Multivariate approaches including PCA are typically better suited for detecting important patterns in data involving multiple (multicollinear) variables (Julkowska et al., 2019). Furthermore, graphical representation of PCA loadings makes it easier to distinguish between the shared and contrasting growth and physiological responses to salt stress (Singh et al., 2022b). In our study, PCA efficiently compressed dimensionality and detected cultivar- and sodicity-specific effects in data, revealing some interesting insights into how jamun cultivars respond to sodicity stress. While PC1 efficiently distinguished between control and sodicity treatments, PC2 differentiated KB from the other cultivars.

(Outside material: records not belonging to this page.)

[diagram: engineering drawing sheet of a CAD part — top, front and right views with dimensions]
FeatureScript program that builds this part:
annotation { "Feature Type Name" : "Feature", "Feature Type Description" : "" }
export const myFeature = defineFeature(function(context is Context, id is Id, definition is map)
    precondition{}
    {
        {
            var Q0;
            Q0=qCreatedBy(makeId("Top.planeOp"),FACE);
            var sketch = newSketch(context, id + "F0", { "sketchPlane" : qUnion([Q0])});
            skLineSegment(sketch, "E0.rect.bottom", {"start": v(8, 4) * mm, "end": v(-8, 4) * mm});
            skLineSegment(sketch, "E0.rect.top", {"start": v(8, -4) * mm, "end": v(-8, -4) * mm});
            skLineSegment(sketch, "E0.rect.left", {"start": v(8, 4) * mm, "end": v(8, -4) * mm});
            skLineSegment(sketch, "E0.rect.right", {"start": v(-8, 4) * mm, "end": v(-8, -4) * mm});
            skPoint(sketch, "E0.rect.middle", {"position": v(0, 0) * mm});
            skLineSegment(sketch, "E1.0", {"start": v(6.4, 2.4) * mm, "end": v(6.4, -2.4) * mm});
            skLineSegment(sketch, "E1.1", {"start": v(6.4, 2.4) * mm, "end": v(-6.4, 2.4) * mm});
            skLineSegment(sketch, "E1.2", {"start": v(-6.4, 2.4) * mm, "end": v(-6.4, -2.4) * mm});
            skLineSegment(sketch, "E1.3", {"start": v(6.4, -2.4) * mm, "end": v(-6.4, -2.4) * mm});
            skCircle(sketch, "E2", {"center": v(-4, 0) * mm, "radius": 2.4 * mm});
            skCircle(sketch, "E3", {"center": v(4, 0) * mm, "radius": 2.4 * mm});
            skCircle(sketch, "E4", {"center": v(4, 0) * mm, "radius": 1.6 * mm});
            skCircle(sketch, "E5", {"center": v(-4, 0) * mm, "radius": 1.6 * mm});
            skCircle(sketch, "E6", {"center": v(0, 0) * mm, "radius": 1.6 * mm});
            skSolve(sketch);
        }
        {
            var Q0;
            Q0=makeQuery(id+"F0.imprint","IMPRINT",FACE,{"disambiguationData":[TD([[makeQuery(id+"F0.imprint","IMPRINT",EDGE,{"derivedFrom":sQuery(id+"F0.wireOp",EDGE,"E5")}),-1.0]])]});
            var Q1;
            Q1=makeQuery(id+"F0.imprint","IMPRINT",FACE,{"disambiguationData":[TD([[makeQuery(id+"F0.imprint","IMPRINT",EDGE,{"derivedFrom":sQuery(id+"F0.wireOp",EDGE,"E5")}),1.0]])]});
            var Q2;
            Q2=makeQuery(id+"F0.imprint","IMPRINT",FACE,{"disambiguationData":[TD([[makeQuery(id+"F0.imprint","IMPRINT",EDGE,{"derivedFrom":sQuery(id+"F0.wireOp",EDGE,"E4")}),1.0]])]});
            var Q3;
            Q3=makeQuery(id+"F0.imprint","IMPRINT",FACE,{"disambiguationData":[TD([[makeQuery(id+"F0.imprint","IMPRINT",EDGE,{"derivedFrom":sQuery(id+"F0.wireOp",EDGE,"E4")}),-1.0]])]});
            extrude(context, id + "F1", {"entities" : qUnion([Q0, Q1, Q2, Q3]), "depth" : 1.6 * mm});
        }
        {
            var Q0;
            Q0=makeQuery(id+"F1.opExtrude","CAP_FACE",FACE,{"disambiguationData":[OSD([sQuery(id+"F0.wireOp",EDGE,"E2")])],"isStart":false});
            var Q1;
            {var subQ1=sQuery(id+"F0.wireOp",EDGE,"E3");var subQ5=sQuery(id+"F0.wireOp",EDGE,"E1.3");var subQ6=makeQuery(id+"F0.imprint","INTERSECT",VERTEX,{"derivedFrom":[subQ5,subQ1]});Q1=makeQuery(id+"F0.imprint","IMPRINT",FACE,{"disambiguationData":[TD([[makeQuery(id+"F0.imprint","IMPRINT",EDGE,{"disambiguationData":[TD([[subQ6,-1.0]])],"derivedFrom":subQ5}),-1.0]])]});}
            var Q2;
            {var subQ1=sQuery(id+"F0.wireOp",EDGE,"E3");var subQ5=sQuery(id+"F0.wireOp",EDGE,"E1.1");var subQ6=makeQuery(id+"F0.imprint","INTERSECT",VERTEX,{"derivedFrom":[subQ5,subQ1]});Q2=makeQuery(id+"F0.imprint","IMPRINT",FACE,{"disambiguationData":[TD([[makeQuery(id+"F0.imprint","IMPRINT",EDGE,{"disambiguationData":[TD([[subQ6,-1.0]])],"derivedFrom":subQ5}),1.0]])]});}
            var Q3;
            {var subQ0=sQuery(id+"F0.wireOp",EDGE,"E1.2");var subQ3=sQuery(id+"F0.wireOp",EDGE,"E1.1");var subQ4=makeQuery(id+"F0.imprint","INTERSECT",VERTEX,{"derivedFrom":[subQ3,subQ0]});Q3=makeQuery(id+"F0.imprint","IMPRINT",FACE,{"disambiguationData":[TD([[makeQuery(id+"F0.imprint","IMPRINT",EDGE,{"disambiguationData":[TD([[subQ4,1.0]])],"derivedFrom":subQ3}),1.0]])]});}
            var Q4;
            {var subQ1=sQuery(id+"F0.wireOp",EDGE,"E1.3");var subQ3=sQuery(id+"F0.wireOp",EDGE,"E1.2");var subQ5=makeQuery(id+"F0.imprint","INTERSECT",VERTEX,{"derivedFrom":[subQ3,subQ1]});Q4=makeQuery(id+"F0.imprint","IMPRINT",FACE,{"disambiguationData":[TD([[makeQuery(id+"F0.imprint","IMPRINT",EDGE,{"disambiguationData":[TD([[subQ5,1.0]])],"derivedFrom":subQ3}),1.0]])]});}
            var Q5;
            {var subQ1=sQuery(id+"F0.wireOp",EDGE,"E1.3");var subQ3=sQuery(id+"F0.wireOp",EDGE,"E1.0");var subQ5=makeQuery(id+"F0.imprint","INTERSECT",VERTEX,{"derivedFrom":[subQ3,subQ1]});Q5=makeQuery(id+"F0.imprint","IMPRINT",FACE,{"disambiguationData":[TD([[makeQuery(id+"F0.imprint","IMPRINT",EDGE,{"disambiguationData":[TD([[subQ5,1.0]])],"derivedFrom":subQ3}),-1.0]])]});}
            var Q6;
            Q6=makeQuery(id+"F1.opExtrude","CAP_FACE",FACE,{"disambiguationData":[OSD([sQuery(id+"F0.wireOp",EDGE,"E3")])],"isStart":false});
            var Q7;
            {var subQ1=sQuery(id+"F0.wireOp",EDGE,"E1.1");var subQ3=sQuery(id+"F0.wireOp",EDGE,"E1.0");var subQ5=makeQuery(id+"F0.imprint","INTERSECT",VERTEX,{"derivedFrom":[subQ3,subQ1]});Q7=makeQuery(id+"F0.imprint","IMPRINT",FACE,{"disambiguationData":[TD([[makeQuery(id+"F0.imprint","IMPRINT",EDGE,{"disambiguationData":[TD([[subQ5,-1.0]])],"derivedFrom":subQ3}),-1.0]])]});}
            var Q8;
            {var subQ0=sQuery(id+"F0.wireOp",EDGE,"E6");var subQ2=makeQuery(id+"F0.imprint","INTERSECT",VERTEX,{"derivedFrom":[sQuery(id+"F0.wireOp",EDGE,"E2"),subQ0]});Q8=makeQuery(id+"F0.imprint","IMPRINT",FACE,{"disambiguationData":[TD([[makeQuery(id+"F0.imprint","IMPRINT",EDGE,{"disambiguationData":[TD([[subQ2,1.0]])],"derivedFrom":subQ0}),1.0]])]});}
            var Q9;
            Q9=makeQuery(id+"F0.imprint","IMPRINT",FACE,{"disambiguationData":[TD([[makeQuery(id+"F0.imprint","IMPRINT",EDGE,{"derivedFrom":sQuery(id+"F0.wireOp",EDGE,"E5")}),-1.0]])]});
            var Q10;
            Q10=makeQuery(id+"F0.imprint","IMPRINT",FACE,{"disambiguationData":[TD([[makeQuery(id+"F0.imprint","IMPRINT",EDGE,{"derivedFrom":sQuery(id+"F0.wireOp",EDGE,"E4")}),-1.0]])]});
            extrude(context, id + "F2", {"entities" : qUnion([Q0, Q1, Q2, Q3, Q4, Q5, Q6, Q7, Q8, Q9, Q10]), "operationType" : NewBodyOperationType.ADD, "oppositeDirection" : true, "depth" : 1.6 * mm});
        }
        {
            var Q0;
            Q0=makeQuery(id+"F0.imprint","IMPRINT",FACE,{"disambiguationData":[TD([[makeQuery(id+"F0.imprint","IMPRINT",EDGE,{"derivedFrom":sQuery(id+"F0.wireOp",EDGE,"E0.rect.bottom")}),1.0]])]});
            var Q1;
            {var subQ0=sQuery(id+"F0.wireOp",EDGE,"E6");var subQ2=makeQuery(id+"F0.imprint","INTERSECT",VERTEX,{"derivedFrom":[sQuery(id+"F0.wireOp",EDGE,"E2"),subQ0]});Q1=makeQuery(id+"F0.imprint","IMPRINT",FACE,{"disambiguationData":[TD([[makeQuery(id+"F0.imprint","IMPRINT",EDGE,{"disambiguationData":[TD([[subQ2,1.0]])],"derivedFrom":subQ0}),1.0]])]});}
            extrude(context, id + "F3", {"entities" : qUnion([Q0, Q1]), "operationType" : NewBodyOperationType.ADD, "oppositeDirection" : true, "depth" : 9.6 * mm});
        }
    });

Notably, PCA revealed some shared reactions among cultivars J-37, J-42, and GP to cope with elevated soil sodicity (Abid et al., 2020; Singh et al., 2022b). The application of membership function analysis (MFA) is increasingly gaining traction for comprehensive evaluation of salt tolerance in crop plants. Since MFA ranks salt tolerance based on all the studied parameters, it is apparently more robust than indices such as salt tolerance index or stress susceptibility index which are based on a single attribute. MFA also considers the fact that salt tolerance is rarely a binary response because plants exhibit varying degrees of tolerance rather than a distinct ‘tolerant’ or ‘sensitive’ response (Gholizadeh et al., 2022; Tian et al., 2024). Our findings revealed contrasting variation for tolerance to sodicity stress. Cultivar J-37 exhibited the highest mean MFV of 0.76, and was ranked as ‘tolerant’ to sodicity stress. Of the remaining cultivars, Goma Priyanka also demonstrated relatively better tolerance with the mean MFV of 0.45. In contrast, the mean MFV values were considerably lower for Konkan Bahadoli (0.42) and CISH J-42 (0.36) indicating their greater sensitivity to sodicity stress, particularly in comparison of cultivar CISH J-37. Maintenance of photosynthetic rate, increased leaf proline levels, greater and synergistic activities of SOD and CAT, and a higher K+/Na+ ratio in leaves seemed to be the major physiological underpinnings for tolerance to sodicity stress in cultivar J-37 (Pathania et al., 2023).
Conclusions
Contrasting responses to sodicity stress of jamun cultivars has significant implications for researchers, farmers, and policymakers. While sodicity stress had a significant negative impact on cultivars CISH J-42, Konkan Bahadoli, and Goma Priyanka, CISH J-37 was least affected. Such divergent reactions indicate genetic variability for salt tolerance, which can be harnessed in breeding programs to develop varieties with improved sodicity tolerance. While cultivars such as CISH J-37 may be suitable for sodic regions, others may be preferred in areas with minimal sodicity stress. Agricultural and extension agencies can focus on promoting sodicity tolerant jamun cultivars for enhanced food and biomass production, and ecological sustainability in sodic soil areas. Our results open the avenues for further research to delineate the physiological and genetic mechanisms underpinning sodicity tolerance in jamun. Specifically, the ion channels and transporters involved in Na+, Cl− and K+ absorption and translocation need to be identified. Evaluating the long-term effects of sodicity stress on fruit yield and quality may be another important area of research.